● Exercise objective: Omit the pictures, but give back every entry below exactly as written.

Stored data entries:
^^^^^^^^^^^^^^^^
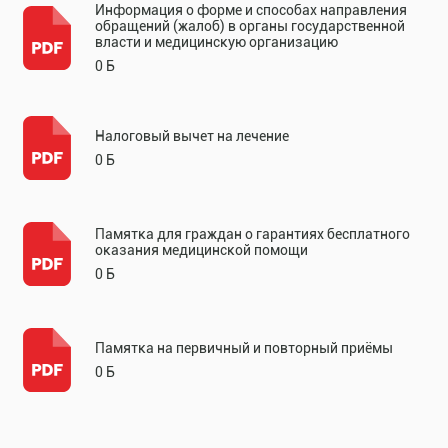
Информация о форме и способах направления
обращений (жалоб) в органы государственной
власти и медицинскую организацию
0 Б
Налоговый вычет на лечение
0 Б
Памятка для граждан о гарантиях бесплатного
оказания медицинской помощи
0 Б
Памятка на первичный и повторный приёмы
0 Б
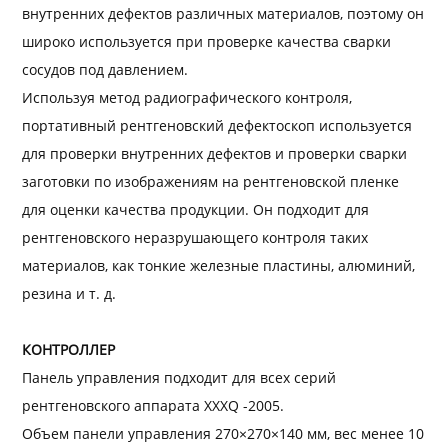
внутренних дефектов различных материалов, поэтому он
широко используется при проверке качества сварки
сосудов под давлением.
Используя метод радиографического контроля,
портативный рентгеновский дефектоскоп используется
для проверки внутренних дефектов и проверки сварки
заготовки по изображениям на рентгеновской пленке
для оценки качества продукции. Он подходит для
рентгеновского неразрушающего контроля таких
материалов, как тонкие железные пластины, алюминий,
резина и т. д.
КОНТРОЛЛЕР
Панель управления подходит для всех серий
рентгеновского аппарата XXXQ -2005.
Объем панели управления 270×270×140 мм, вес менее 10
^^^^^^^^^^^^^^^^
● Response:
Информация о форме и способах направления
обращений (жалоб) в органы государственной
власти и медицинскую организацию
0 Б
Налоговый вычет на лечение
0 Б
Памятка для граждан о гарантиях бесплатного
оказания медицинской помощи
0 Б
Памятка на первичный и повторный приёмы
0 Б
внутренних дефектов различных материалов, поэтому он
широко используется при проверке качества сварки
сосудов под давлением.
Используя метод радиографического контроля,
портативный рентгеновский дефектоскоп используется
для проверки внутренних дефектов и проверки сварки
заготовки по изображениям на рентгеновской пленке
для оценки качества продукции. Он подходит для
рентгеновского неразрушающего контроля таких
материалов, как тонкие железные пластины, алюминий,
резина и т. д.
КОНТРОЛЛЕР
Панель управления подходит для всех серий
рентгеновского аппарата XXXQ -2005.
Объем панели управления 270×270×140 мм, вес менее 10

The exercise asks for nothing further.